● **QUESTIONS TO ANSWER**
1) In the passage on the orbicularis oris, which two branches of the facial nerve control the muscle, and which lip does each serve?
2) Rewrite the paragraph beginning "Bell’s palsy is the most common example" from the passage on the orbicularis oris as a short bulleted list that keeps its main facts.
3) Write the next part of the passage on the orbicularis oris, beginning right after its final sentence.

● **SUPPLIED PASSAGE**
- - - - -

Interestingly, the muscle is most active during food gathering, not chewing itself. Your lips, especially the lower lip, help collect and position food as you take bites and move pieces around your mouth. Once steady chewing begins, the orbicularis oris becomes less active and less rhythmic, letting the cheek muscles and tongue take over most of the positioning work. But the lip seal it maintains throughout the process is what keeps food and liquid from escaping.
Its Role in Speech
Clear speech depends heavily on precise lip movements. The superficial fibers of the orbicularis oris handle the rapid, fine adjustments your lips make when forming sounds. Bilabial consonants like “B,” “P,” and “M” require both lips to come together. Labiodental sounds like “F” and “V” need the lower lip to contact the upper teeth. Vowel shapes also depend on how rounded or spread your lips are.
These movements don’t happen in isolation. Research on speech coarticulation shows that your lips begin adjusting their position several consonants before a target vowel, meaning the orbicularis oris is constantly anticipating and preparing for upcoming sounds. This overlapping coordination is what makes fluent speech possible rather than a choppy sequence of individual sounds.
What Happens When It Stops Working
The orbicularis oris is controlled by two branches of the facial nerve (cranial nerve VII): the buccal branch for the upper lip and the marginal mandibular branch for the lower lip. When either branch is damaged, the results are immediately visible.
Bell’s palsy is the most common example. When the facial nerve becomes inflamed on one side, weakness or full paralysis can develop within hours to days. The affected corner of the mouth droops, making it difficult to smile, close the lips fully, or retain saliva. Drooling on the paralyzed side is a hallmark sign. People with Bell’s palsy also struggle with eating, drinking, and pronouncing bilabial sounds clearly, all because the orbicularis oris on that side can no longer do its job.
Facial nerve damage from trauma, surgery, or stroke produces similar effects. The degree of disability depends on how much of the nerve is affected and whether one or both branches are involved.

- - - - -

● **DATA SHOWN**
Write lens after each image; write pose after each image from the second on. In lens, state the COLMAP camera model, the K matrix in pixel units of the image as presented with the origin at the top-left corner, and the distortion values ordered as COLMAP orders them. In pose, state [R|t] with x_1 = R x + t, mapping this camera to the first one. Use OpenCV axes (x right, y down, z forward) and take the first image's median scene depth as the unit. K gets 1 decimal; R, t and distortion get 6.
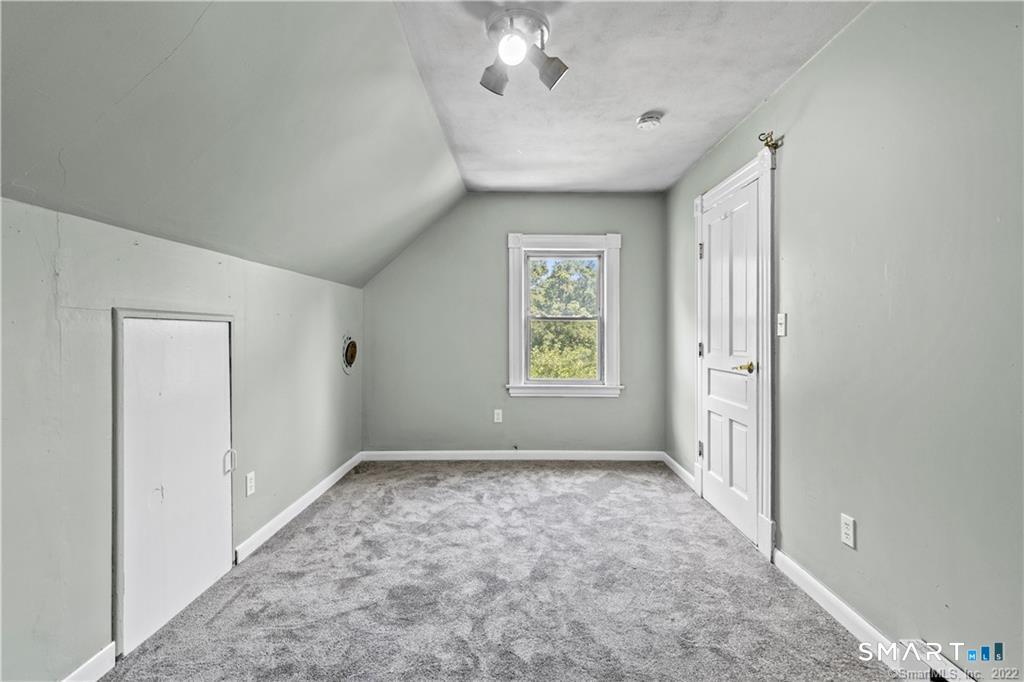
lens RADIAL K [[461.6, 0, 513.3], [0, 461.6, 334.7], [0, 0, 1]] dist [0.000064, -0.000867]
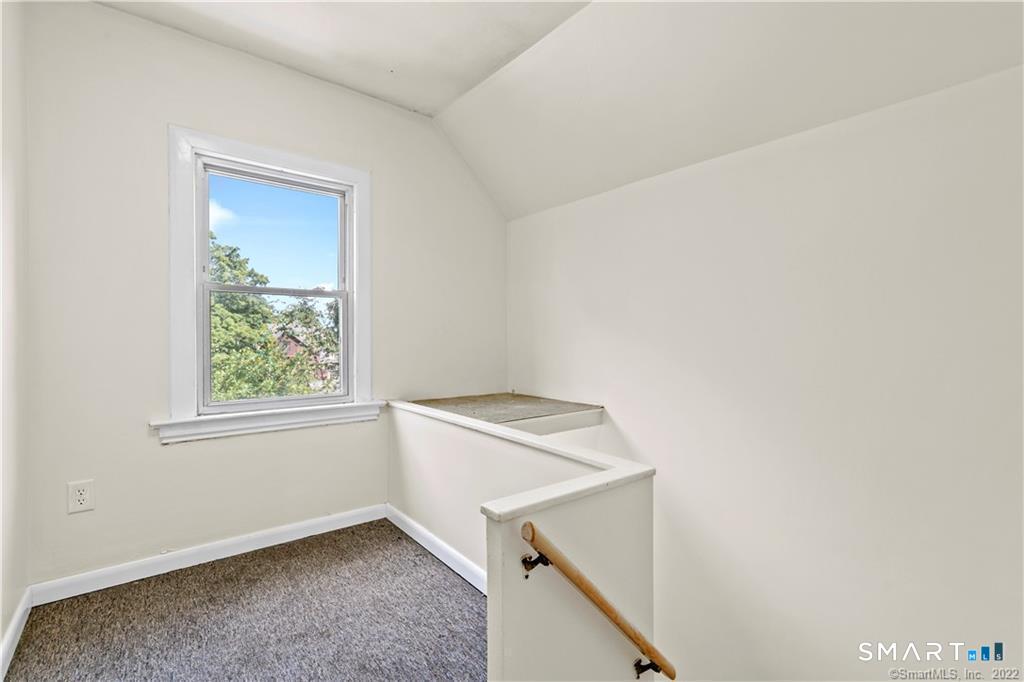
lens RADIAL K [[461.6, 0, 513.3], [0, 461.6, 334.7], [0, 0, 1]] dist [0.000064, -0.000867]
pose [[0.746996, 0.001040, 0.664827, -0.053811], [0.002786, 0.999985, -0.004695, 0.022198], [-0.664822, 0.005359, 0.746982, 0.391752]]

- - - - -

● **ANSWERS PROVIDED**
1) The buccal branch controls the upper lip, and the marginal mandibular branch controls the lower lip.

2)
- Bell’s palsy is the most common example of the orbicularis oris losing function.
- It occurs when the facial nerve becomes inflamed on one side, causing weakness or full paralysis within hours to days.
- The affected corner of the mouth droops, which makes it hard to smile, close the lips fully or retain saliva.
- Drooling on the paralyzed side is a hallmark sign.
- People with the condition struggle to eat, drink and clearly pronounce bilabial sounds, because the orbicularis oris on that side no longer works.

3)
Why It Matters in Cleft Lip Repair
In babies born with a cleft lip, the orbicularis oris ring is interrupted. The muscle fibers on either side of the cleft are misaligned, with their direction and insertion points thrown off. This means the muscle can’t function as a continuous loop, so it can’t close or compress the lips normally.
Surgical repair focuses on restoring that continuity. Surgeons must independently reposition the three different components of the orbicularis oris: reinserting the nasal bundle into the correct anchor point, correcting the misdirected fibers, and joining the deep fibers end to end. When each component is repaired separately rather than stitched together as a single mass, the results are better both cosmetically and functionally, because each fiber group can resume its distinct role.
Measuring Lip Strength
Clinicians sometimes need to measure how strong the orbicularis oris is, particularly after a stroke or in patients with neuromuscular conditions. The standard tool is the Iowa Oral Performance Instrument (IOPI), which measures lip compression in kilopascals. In healthy adults aged 18 to 40, average lip compression strength is about 26.7 kPa.
For rehabilitation, therapists often set targets based on a percentage of that maximum. Stroke patients, for instance, may train at around 70% of their measured peak strength. Researchers have also validated a simpler method: testing how well someone can grasp a standard plastic water bottle with their lips alone, which correlates reasonably well with the IOPI and makes home assessment more practical.